(Stored records)
....

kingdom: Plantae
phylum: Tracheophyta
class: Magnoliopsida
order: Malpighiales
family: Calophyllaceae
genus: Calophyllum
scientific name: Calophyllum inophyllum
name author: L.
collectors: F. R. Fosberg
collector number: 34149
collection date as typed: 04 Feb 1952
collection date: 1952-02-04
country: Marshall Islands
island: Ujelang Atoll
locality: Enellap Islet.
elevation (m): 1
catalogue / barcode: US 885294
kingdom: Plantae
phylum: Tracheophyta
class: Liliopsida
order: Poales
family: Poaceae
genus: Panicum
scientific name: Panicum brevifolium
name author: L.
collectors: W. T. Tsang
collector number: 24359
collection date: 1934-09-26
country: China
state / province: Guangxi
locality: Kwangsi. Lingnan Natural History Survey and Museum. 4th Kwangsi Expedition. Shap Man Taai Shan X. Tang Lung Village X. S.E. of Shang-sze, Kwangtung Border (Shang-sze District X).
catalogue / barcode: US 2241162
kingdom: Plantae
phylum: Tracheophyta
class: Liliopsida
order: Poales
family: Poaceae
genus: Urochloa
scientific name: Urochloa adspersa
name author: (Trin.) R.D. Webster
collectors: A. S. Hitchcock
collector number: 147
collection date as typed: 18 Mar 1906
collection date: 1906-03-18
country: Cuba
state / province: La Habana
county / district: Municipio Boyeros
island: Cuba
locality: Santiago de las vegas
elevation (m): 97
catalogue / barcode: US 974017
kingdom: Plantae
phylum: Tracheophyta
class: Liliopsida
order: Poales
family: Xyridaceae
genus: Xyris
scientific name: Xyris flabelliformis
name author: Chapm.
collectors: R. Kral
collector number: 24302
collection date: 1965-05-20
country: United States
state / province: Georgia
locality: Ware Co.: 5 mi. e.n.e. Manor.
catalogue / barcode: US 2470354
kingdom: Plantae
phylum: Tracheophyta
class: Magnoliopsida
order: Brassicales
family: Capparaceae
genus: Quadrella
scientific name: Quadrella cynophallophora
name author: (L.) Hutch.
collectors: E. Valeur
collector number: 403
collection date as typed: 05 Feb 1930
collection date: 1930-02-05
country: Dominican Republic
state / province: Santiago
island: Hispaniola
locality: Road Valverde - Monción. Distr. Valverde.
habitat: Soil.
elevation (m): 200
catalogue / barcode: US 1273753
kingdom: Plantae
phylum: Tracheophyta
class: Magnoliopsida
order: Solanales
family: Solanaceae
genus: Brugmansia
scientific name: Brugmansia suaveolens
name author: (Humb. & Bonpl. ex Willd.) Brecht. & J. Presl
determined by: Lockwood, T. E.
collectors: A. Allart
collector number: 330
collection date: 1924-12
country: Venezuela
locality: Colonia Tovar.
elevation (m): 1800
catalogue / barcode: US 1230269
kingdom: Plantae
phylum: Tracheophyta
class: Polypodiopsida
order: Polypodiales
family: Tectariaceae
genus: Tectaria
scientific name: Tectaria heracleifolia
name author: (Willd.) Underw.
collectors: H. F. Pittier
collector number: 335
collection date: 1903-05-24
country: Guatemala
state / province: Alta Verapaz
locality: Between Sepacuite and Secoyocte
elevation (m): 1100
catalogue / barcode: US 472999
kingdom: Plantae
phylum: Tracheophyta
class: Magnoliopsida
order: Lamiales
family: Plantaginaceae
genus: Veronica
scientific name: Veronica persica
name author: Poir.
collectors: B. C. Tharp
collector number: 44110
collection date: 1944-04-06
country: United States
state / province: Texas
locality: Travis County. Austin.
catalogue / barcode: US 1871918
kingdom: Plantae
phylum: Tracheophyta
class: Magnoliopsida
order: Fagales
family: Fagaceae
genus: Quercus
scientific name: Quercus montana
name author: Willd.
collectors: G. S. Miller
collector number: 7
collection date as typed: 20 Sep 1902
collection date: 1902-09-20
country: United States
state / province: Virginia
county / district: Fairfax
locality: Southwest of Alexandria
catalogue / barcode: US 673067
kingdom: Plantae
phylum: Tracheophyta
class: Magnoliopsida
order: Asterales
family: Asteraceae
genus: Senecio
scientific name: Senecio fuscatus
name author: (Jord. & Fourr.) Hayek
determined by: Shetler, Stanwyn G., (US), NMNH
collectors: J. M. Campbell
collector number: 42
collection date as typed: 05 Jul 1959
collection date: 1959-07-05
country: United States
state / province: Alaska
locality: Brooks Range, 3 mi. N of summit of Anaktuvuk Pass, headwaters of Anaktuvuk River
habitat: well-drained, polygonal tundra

....

● TASK BRIEF
Reproduce these lines exactly, from the first to the last.

● FINAL RESULT
kingdom: Plantae
phylum: Tracheophyta
class: Magnoliopsida
order: Malpighiales
family: Calophyllaceae
genus: Calophyllum
scientific name: Calophyllum inophyllum
name author: L.
collectors: F. R. Fosberg
collector number: 34149
collection date as typed: 04 Feb 1952
collection date: 1952-02-04
country: Marshall Islands
island: Ujelang Atoll
locality: Enellap Islet.
elevation (m): 1
catalogue / barcode: US 885294
kingdom: Plantae
phylum: Tracheophyta
class: Liliopsida
order: Poales
family: Poaceae
genus: Panicum
scientific name: Panicum brevifolium
name author: L.
collectors: W. T. Tsang
collector number: 24359
collection date: 1934-09-26
country: China
state / province: Guangxi
locality: Kwangsi. Lingnan Natural History Survey and Museum. 4th Kwangsi Expedition. Shap Man Taai Shan X. Tang Lung Village X. S.E. of Shang-sze, Kwangtung Border (Shang-sze District X).
catalogue / barcode: US 2241162
kingdom: Plantae
phylum: Tracheophyta
class: Liliopsida
order: Poales
family: Poaceae
genus: Urochloa
scientific name: Urochloa adspersa
name author: (Trin.) R.D. Webster
collectors: A. S. Hitchcock
collector number: 147
collection date as typed: 18 Mar 1906
collection date: 1906-03-18
country: Cuba
state / province: La Habana
county / district: Municipio Boyeros
island: Cuba
locality: Santiago de las vegas
elevation (m): 97
catalogue / barcode: US 974017
kingdom: Plantae
phylum: Tracheophyta
class: Liliopsida
order: Poales
family: Xyridaceae
genus: Xyris
scientific name: Xyris flabelliformis
name author: Chapm.
collectors: R. Kral
collector number: 24302
collection date: 1965-05-20
country: United States
state / province: Georgia
locality: Ware Co.: 5 mi. e.n.e. Manor.
catalogue / barcode: US 2470354
kingdom: Plantae
phylum: Tracheophyta
class: Magnoliopsida
order: Brassicales
family: Capparaceae
genus: Quadrella
scientific name: Quadrella cynophallophora
name author: (L.) Hutch.
collectors: E. Valeur
collector number: 403
collection date as typed: 05 Feb 1930
collection date: 1930-02-05
country: Dominican Republic
state / province: Santiago
island: Hispaniola
locality: Road Valverde - Monción. Distr. Valverde.
habitat: Soil.
elevation (m): 200
catalogue / barcode: US 1273753
kingdom: Plantae
phylum: Tracheophyta
class: Magnoliopsida
order: Solanales
family: Solanaceae
genus: Brugmansia
scientific name: Brugmansia suaveolens
name author: (Humb. & Bonpl. ex Willd.) Brecht. & J. Presl
determined by: Lockwood, T. E.
collectors: A. Allart
collector number: 330
collection date: 1924-12
country: Venezuela
locality: Colonia Tovar.
elevation (m): 1800
catalogue / barcode: US 1230269
kingdom: Plantae
phylum: Tracheophyta
class: Polypodiopsida
order: Polypodiales
family: Tectariaceae
genus: Tectaria
scientific name: Tectaria heracleifolia
name author: (Willd.) Underw.
collectors: H. F. Pittier
collector number: 335
collection date: 1903-05-24
country: Guatemala
state / province: Alta Verapaz
locality: Between Sepacuite and Secoyocte
elevation (m): 1100
catalogue / barcode: US 472999
kingdom: Plantae
phylum: Tracheophyta
class: Magnoliopsida
order: Lamiales
family: Plantaginaceae
genus: Veronica
scientific name: Veronica persica
name author: Poir.
collectors: B. C. Tharp
collector number: 44110
collection date: 1944-04-06
country: United States
state / province: Texas
locality: Travis County. Austin.
catalogue / barcode: US 1871918
kingdom: Plantae
phylum: Tracheophyta
class: Magnoliopsida
order: Fagales
family: Fagaceae
genus: Quercus
scientific name: Quercus montana
name author: Willd.
collectors: G. S. Miller
collector number: 7
collection date as typed: 20 Sep 1902
collection date: 1902-09-20
country: United States
state / province: Virginia
county / district: Fairfax
locality: Southwest of Alexandria
catalogue / barcode: US 673067
kingdom: Plantae
phylum: Tracheophyta
class: Magnoliopsida
order: Asterales
family: Asteraceae
genus: Senecio
scientific name: Senecio fuscatus
name author: (Jord. & Fourr.) Hayek
determined by: Shetler, Stanwyn G., (US), NMNH
collectors: J. M. Campbell
collector number: 42
collection date as typed: 05 Jul 1959
collection date: 1959-07-05
country: United States
state / province: Alaska
locality: Brooks Range, 3 mi. N of summit of Anaktuvuk Pass, headwaters of Anaktuvuk River
habitat: well-drained, polygonal tundra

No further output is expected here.